UCI Professor's Software Scores Supercomputing Shortcuts

By Anna Lynn Spitzer

03.22.05 – What do a high-performance supercomputer and an efficient cookie-baking operation have in common? Charlie Zender, assistant professor of Earth system science and a Calit2 academic affiliate, says they share a fundamental backbone.

UCI’s Earth System Modeling Facility (ESMF) is a high-performance computer and storage system that allows scientists to make predictions about physical climate, chemistry and biogeochemical cycles of the Earth system. The IBM supercomputer consists of eight powerful servers connected by clustering technology that allows them to work together in parallel. It is capable of processing an enormous number of calculations simultaneously.

Charlie Zender
Charlie Zender

“Imagine that you’re stamping out cookies,” Zender says. “Instead of taking a cookie cutter and stamping out 10 cookies, one at a time, you assemble the cookie cutters into a row of 10 and you stamp one time. The ESMF works with the same principle.”
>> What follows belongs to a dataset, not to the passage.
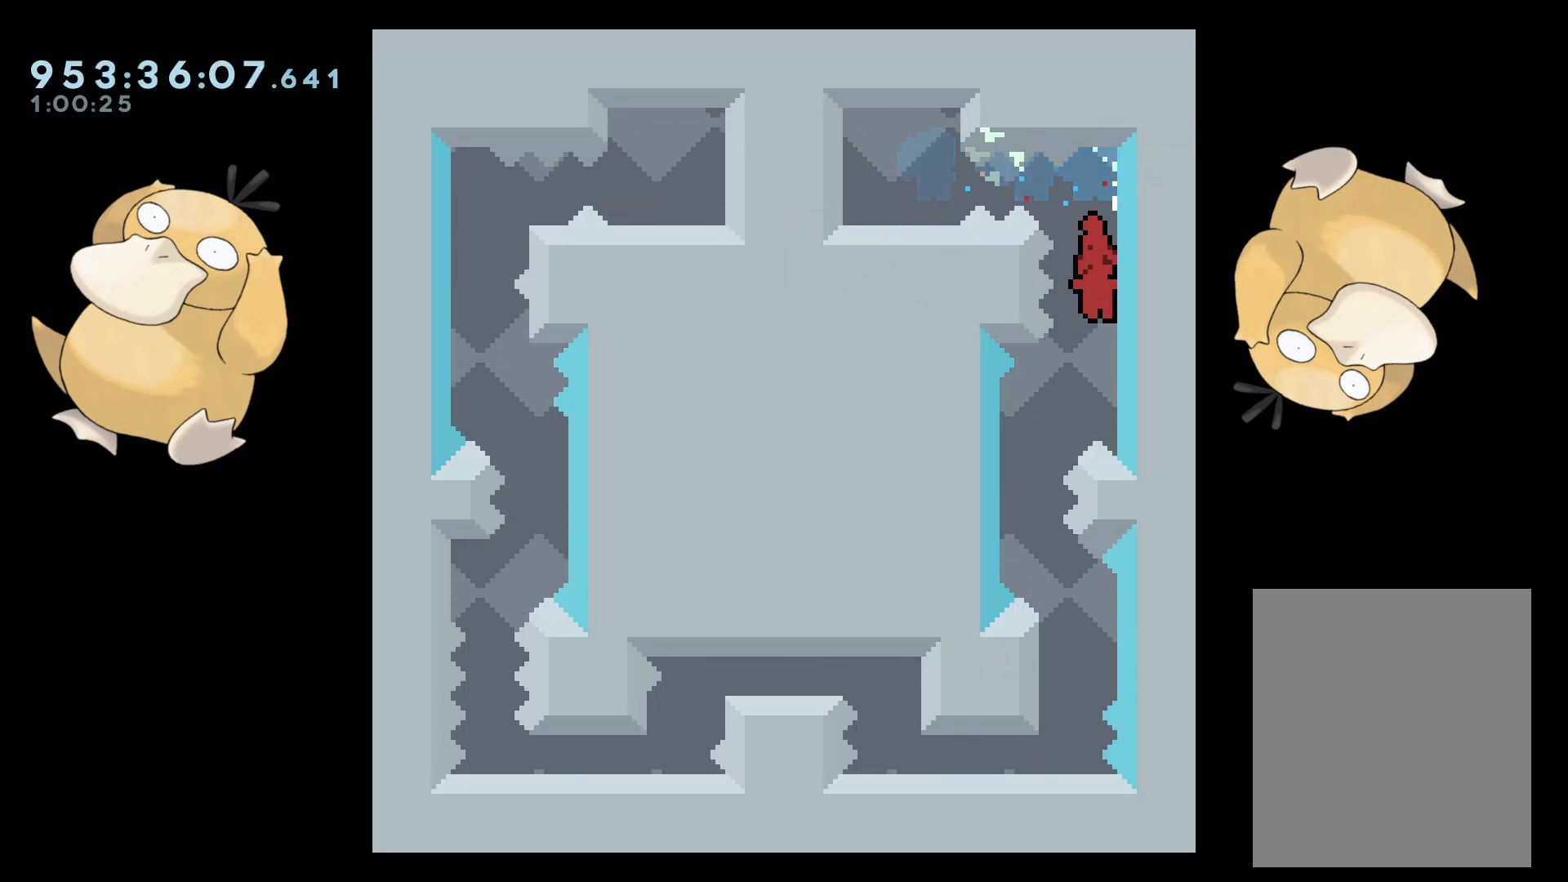
{"buttons": [], "left_stick": "center", "right_stick": "center", "events": [[17, "DPAD_LEFT", "down"], [233, "DPAD_LEFT", "up"], [300, "DPAD_DOWN", "down"], [300, "Y", "down"], [317, "DPAD_RIGHT", "down"], [383, "Y", "up"], [400, "DPAD_DOWN", "up"], [400, "DPAD_RIGHT", "up"]]}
Zender has written software that makes the ESMF – and by extension, climate prediction research – even more efficient. netCDF Operators (NCO), the software that Zender began developing 10 years ago as a graduate student, was underwritten last fall by a $594,000 National Science Foundation grant. The software, which is used by climate-modeling facilities the world over, gives researchers the ability to analyze huge chunks of very specific data from other supercomputers located anywhere in the world. The researchers do not have to import whole data sets and sift through them; neither do they have to have access to/or accounts on other computers, as was required not long ago.

Zender explains the software system and why it is such a welcome tool for number-crunching scientists.

Q. In the past, how was scientific data analyzed to make weather predictions?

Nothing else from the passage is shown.